● **Required work**:
**1.** Retype the passage in the post on Bulgarian verb moods from "So my advice" up to and including "consult with it.".
**2.** Echo the rows word for word, from their first line up to and including the line with "genus: Pseudognaphalium", and give only those lines.

● **Extract**:
According to the grammar book, the form with the auxiliary verb is called "conclusive" and the form without the auxiliary is called "renarrative". So we're talking about two different moods (there's even a third called dubitative). They both mean that you didn't witness the action, but the renarrative means second-hand information, in other words, someone else told you about the action. You use the renarrative when you *renarrate* someone else's story and you use the conclusive when you deduce or *conclude* about an action you didn't witness. For example, imagine you're a detective and you are at the crime scene looking at the clues and you're guessing what must have happened - "The victim was taking a bath when the burglar entered" (Жертвата се *е *къпела, когато *е* влязъл крадецът). You use the auxiliary because nobody told you what happened, you're deducing, you're giving your opinion. If you don't use the auxiliary it sounds as if you're telling a story, as if you're giving someone else's account of the events but not your own *conclusions*. This is what's written in the grammar book. You can find some more information here: belb dot net slash personal slash aleksova slash evidentiality_korean_bulgarian.pdf  (it's in Bulgarian, replace dot with . and slash with /, I'm sorry but for some reason I can't post URLs).

About what your friend told you. Well, you should know that not all Bulgarian dialects have the renarrative, conclusive and dubitative moods. Some lack all three of them. In such dialects the present perfect (минало неопределено), which always requires the auxiliary, is used instead of all renarrative past tenses, it may even be used instead of the indicative aorist (минало свършено), for example, when the action happened at an exact point in the past, which is completely wrong in the standard language. These are usually dialects that don't have the past imperfect participle. In other words, they have forms such as "къпал", "ял", "говорил", but lack forms such as "къпел", "ядял", "говорел". Speakers of these dialects often find many renarrative, conclusive or dubitative forms wrong. For example the following past imperfective partiples are totally strange and meaningless to such people "дадял", "речал", "кажел", "отидел".

So my advice is: Do not always trust what someone tells you just because they're a native speaker. Not every native speaker can be a teacher. They can tell you that something is wrong but when they can't explain why it's wrong, or when they are themselves wrong because their judgement is influenced by their native dialect, they aren't of much help. So you should find a good grammar book, so you can consult with it.


----------

● **Dataset records**:
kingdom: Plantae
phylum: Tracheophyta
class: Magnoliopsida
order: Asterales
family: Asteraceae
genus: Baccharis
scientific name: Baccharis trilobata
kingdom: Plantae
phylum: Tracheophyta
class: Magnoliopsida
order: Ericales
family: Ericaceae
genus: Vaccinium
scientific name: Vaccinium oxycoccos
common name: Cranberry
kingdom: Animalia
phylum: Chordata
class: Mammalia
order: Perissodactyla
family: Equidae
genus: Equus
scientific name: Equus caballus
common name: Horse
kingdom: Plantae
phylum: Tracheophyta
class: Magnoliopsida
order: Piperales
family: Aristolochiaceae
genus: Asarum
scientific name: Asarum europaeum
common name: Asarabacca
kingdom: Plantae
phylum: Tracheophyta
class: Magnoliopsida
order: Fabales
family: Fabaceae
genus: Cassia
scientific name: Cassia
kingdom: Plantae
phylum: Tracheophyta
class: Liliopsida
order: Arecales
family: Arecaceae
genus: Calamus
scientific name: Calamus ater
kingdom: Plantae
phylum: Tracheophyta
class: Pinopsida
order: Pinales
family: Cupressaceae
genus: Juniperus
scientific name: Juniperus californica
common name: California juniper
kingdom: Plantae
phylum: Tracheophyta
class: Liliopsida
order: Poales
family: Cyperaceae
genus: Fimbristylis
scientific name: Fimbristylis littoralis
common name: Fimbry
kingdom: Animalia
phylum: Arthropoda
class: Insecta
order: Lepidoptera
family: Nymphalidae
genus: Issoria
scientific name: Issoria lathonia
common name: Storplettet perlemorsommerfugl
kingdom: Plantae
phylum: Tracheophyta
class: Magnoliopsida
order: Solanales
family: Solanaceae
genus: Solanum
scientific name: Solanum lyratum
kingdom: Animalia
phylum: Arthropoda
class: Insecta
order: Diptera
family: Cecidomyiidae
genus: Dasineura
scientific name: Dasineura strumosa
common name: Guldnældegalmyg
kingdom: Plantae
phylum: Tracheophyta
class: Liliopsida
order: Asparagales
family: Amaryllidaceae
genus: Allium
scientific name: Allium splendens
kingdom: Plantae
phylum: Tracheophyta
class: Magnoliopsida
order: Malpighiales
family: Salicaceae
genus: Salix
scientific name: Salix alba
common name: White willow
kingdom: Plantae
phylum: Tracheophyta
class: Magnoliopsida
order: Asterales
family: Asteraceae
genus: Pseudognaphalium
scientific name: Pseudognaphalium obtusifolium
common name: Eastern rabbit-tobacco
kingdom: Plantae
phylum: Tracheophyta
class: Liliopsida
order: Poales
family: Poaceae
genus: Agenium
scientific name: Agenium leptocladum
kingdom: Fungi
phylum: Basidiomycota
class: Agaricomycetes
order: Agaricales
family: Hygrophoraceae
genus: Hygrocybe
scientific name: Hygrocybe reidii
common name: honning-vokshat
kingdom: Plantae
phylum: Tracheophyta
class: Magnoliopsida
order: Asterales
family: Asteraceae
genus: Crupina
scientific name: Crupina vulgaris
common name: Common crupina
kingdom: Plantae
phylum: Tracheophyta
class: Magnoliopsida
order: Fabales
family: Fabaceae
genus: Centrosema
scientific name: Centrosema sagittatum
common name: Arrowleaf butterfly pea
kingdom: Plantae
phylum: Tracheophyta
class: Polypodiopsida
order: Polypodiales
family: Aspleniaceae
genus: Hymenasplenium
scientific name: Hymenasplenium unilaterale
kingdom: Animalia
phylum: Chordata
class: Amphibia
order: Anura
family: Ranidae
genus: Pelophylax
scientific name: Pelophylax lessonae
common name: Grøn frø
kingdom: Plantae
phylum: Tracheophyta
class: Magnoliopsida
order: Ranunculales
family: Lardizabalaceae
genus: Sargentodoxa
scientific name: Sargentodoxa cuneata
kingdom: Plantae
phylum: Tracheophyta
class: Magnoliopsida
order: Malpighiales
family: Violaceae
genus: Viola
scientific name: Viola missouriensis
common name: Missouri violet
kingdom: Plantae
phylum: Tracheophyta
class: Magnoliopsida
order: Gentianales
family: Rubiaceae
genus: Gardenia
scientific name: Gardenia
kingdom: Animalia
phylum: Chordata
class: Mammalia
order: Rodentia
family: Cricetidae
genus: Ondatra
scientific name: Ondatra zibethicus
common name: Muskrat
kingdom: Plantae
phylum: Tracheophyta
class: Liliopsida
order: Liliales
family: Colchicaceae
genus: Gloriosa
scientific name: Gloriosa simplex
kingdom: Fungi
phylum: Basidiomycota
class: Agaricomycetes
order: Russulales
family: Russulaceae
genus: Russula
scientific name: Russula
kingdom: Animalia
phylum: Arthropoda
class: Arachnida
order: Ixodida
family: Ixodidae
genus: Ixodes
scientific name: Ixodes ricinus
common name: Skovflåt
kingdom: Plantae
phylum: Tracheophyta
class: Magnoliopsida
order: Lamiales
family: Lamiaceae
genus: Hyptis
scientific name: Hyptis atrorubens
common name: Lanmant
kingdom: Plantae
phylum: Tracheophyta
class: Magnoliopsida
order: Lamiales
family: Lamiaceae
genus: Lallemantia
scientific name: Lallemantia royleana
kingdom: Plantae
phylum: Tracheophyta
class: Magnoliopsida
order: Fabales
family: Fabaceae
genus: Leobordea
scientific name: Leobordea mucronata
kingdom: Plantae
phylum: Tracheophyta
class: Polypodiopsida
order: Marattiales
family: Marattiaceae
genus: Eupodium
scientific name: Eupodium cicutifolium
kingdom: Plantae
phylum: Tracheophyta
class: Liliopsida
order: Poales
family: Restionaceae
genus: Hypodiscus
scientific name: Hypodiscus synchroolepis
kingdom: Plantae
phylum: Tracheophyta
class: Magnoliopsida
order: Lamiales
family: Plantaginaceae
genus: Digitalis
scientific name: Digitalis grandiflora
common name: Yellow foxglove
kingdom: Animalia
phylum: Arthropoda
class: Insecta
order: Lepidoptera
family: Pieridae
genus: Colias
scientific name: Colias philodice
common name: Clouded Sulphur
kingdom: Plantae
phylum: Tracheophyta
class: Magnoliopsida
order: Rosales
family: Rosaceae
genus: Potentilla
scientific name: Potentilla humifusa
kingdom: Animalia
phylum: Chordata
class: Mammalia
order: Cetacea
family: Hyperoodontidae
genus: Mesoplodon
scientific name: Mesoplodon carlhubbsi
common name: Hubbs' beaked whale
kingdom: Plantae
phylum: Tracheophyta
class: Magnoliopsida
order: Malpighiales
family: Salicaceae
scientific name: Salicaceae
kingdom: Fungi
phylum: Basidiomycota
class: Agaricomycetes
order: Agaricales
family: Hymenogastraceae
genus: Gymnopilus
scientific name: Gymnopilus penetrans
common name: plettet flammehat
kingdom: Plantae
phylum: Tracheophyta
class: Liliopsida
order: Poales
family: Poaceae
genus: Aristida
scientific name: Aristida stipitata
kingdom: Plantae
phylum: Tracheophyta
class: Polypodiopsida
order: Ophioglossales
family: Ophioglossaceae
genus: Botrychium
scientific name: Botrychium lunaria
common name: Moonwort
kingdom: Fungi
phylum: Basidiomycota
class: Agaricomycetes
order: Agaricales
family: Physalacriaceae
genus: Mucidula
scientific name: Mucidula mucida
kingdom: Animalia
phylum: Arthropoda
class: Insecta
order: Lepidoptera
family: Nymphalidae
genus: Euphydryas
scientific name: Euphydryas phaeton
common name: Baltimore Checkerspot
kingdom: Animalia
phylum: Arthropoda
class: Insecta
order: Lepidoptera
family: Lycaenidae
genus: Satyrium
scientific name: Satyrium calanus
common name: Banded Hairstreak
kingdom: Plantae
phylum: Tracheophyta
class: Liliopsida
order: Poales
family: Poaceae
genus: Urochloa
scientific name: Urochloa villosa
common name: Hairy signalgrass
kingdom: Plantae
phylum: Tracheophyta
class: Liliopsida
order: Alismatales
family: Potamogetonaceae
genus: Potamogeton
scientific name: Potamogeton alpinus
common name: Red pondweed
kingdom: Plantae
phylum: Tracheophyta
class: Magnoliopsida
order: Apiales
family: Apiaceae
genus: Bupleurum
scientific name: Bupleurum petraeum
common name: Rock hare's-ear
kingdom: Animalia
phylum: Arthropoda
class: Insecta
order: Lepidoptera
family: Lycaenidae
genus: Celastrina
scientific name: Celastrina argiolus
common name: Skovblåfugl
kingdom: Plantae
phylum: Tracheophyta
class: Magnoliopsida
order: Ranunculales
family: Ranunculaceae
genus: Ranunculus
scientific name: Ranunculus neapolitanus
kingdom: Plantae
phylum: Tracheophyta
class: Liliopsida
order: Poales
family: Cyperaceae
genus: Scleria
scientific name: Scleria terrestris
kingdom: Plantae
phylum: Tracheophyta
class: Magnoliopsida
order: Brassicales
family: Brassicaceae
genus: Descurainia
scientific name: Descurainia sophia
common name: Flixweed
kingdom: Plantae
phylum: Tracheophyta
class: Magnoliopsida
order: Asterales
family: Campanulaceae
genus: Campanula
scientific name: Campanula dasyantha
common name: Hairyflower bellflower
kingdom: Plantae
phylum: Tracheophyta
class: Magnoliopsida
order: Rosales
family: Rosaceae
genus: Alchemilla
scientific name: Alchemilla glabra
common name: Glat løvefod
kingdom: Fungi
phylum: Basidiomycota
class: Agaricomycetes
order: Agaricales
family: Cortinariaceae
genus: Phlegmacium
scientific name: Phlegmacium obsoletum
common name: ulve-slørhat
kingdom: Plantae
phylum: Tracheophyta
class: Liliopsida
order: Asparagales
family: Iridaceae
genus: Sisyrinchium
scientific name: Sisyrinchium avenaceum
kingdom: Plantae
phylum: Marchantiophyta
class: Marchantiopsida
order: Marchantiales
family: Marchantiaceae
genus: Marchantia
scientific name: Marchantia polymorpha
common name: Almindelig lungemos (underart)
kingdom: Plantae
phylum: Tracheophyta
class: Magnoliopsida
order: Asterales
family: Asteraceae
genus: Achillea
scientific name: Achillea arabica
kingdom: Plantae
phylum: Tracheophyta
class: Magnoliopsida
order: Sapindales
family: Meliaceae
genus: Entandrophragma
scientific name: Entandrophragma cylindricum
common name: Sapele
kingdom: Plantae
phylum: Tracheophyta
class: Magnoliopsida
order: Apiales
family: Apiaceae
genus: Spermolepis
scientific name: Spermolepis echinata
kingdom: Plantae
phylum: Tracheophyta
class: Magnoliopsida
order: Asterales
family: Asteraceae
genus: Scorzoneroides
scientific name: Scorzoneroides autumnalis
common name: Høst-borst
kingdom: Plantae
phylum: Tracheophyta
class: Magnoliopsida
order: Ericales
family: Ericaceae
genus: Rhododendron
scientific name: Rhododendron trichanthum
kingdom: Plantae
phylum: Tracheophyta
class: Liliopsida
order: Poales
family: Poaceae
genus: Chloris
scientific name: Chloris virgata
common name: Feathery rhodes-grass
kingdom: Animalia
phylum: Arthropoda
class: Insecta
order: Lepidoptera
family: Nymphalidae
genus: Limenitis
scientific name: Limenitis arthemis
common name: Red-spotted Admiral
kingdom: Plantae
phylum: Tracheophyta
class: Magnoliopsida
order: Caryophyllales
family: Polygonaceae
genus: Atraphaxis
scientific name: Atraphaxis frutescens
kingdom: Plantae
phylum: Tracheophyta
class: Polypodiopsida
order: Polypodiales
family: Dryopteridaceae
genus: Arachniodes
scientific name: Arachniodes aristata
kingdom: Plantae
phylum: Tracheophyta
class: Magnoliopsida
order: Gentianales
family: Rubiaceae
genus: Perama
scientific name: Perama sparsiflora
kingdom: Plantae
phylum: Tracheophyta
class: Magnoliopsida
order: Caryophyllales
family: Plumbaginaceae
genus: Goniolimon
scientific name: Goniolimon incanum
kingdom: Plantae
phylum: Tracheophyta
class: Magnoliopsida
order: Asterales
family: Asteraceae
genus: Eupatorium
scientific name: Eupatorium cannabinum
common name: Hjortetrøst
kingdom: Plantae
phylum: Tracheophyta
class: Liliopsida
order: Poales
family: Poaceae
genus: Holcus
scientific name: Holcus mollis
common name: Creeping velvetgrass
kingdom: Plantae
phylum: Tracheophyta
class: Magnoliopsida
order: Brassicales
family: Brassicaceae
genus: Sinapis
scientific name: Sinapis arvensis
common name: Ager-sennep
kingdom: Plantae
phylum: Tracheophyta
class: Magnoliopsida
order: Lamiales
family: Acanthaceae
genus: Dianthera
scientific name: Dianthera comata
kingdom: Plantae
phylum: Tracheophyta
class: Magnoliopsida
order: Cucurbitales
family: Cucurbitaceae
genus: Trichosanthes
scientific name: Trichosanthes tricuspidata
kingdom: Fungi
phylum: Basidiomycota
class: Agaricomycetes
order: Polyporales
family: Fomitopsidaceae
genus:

● **Expected results**:
**1.**
So my advice is: Do not always trust what someone tells you just because they're a native speaker. Not every native speaker can be a teacher. They can tell you that something is wrong but when they can't explain why it's wrong, or when they are themselves wrong because their judgement is influenced by their native dialect, they aren't of much help. So you should find a good grammar book, so you can consult with it.

**2.**
kingdom: Plantae
phylum: Tracheophyta
class: Magnoliopsida
order: Asterales
family: Asteraceae
genus: Baccharis
scientific name: Baccharis trilobata
kingdom: Plantae
phylum: Tracheophyta
class: Magnoliopsida
order: Ericales
family: Ericaceae
genus: Vaccinium
scientific name: Vaccinium oxycoccos
common name: Cranberry
kingdom: Animalia
phylum: Chordata
class: Mammalia
order: Perissodactyla
family: Equidae
genus: Equus
scientific name: Equus caballus
common name: Horse
kingdom: Plantae
phylum: Tracheophyta
class: Magnoliopsida
order: Piperales
family: Aristolochiaceae
genus: Asarum
scientific name: Asarum europaeum
common name: Asarabacca
kingdom: Plantae
phylum: Tracheophyta
class: Magnoliopsida
order: Fabales
family: Fabaceae
genus: Cassia
scientific name: Cassia
kingdom: Plantae
phylum: Tracheophyta
class: Liliopsida
order: Arecales
family: Arecaceae
genus: Calamus
scientific name: Calamus ater
kingdom: Plantae
phylum: Tracheophyta
class: Pinopsida
order: Pinales
family: Cupressaceae
genus: Juniperus
scientific name: Juniperus californica
common name: California juniper
kingdom: Plantae
phylum: Tracheophyta
class: Liliopsida
order: Poales
family: Cyperaceae
genus: Fimbristylis
scientific name: Fimbristylis littoralis
common name: Fimbry
kingdom: Animalia
phylum: Arthropoda
class: Insecta
order: Lepidoptera
family: Nymphalidae
genus: Issoria
scientific name: Issoria lathonia
common name: Storplettet perlemorsommerfugl
kingdom: Plantae
phylum: Tracheophyta
class: Magnoliopsida
order: Solanales
family: Solanaceae
genus: Solanum
scientific name: Solanum lyratum
kingdom: Animalia
phylum: Arthropoda
class: Insecta
order: Diptera
family: Cecidomyiidae
genus: Dasineura
scientific name: Dasineura strumosa
common name: Guldnældegalmyg
kingdom: Plantae
phylum: Tracheophyta
class: Liliopsida
order: Asparagales
family: Amaryllidaceae
genus: Allium
scientific name: Allium splendens
kingdom: Plantae
phylum: Tracheophyta
class: Magnoliopsida
order: Malpighiales
family: Salicaceae
genus: Salix
scientific name: Salix alba
common name: White willow
kingdom: Plantae
phylum: Tracheophyta
class: Magnoliopsida
order: Asterales
family: Asteraceae
genus: Pseudognaphalium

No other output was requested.